1. From vibes to numbers

The junior level established the mindset: hold a probability, not a yes/no. The middle level adds the mechanics — specifically, the one tool every engineer should be able to run on a napkin: Bayes' theorem.

You need three ingredients to reason quantitatively about an uncertain claim:

Ingredient Question it answers Name
Prior Before any evidence, how likely is this? P(H)
Likelihood If it's true, how likely is this evidence? And if it's false? P(E\|H), P(E\|¬H)
Posterior After the evidence, how likely is it now? P(H\|E)

The arithmetic that connects them is Bayes' theorem.


2. Bayes' theorem, stated for engineers

The formula:

                P(E | H) · P(H)
P(H | E)  =  ─────────────────────────────────────
             P(E | H)·P(H)  +  P(E | ¬H)·P(¬H)

In plain words:

Posterior = (how well the hypothesis predicts the evidence) × (prior) ÷ (how likely the evidence was overall, true or not).

The denominator is just "the total probability of seeing this evidence at all" — summed over the hypothesis being true and being false. It's what normalizes the result back into a real 0–1 probability.

You rarely need the formula in its raw form. The odds form is far easier to do in your head:

posterior odds  =  prior odds  ×  likelihood ratio

                              P(E | H)
where  likelihood ratio  =  ────────────
                              P(E | ¬H)

A likelihood ratio of 10 means "this evidence is 10× more likely when the hypothesis is true than when it's false" — multiply your odds by 10. A ratio of 1 means the evidence is useless. This odds form is the trick that makes Bayesian updating practical at a whiteboard.


3. The monitoring-alert worked example (do this one by hand)

This is the single most important calculation in this topic. A monitoring alert fires. What's the probability there's actually an incident?

Setup — numbers from your own observability data:

  • Base rate: In any given minute, the chance there's a real incident is small. Say 0.1% (P(incident) = 0.001).
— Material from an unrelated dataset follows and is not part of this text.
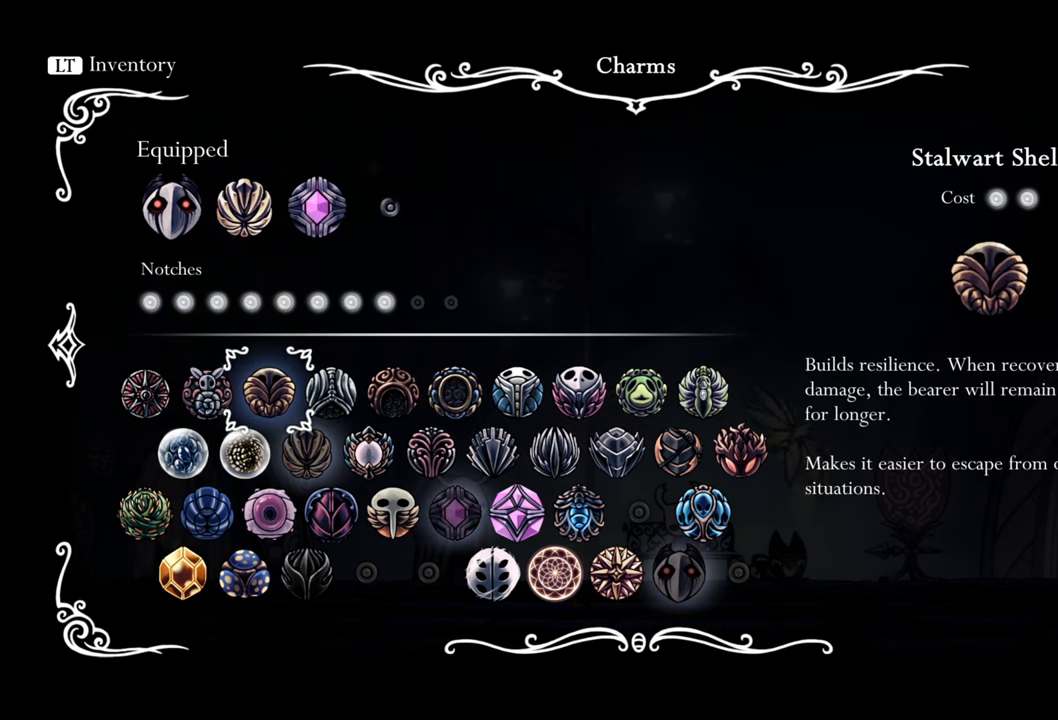
{"buttons": [], "right_stick": "center", "events": []}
Incidents are rare; that's the point of running a healthy service.
  • Detection (true positive rate / recall): When there is a real incident, the alert fires 99% of the time. P(alert | incident) = 0.99.
  • False positive rate: When there is no incident, the alert still fires 5% of the time (noisy threshold, deploy blips, GC pauses). P(alert | no incident) = 0.05.

The alert just fired. Engineers' gut answer: "It's 99% accurate, so ~99% chance it's real." That gut answer is wrong, and the gap between it and the truth is the whole lesson.

Run Bayes with natural frequencies — imagine 100,000 minutes:

Real incidents:        0.001 × 100,000          =     100 minutes
  → alerts fired:      0.99  × 100              =      99   (true positives)

No incident:           0.999 × 100,000          =  99,900 minutes
  → alerts fired:      0.05  × 99,900           =   4,995   (false positives)

Total alerts:          99 + 4,995               =   5,094

So:

P(incident | alert)  =  99 / 5,094  ≈  0.0194  ≈  1.9%

When this "99% accurate" alert fires, there's only a ~1.9% chance a real incident is happening. Ninety-eight times out of a hundred, it's a false alarm.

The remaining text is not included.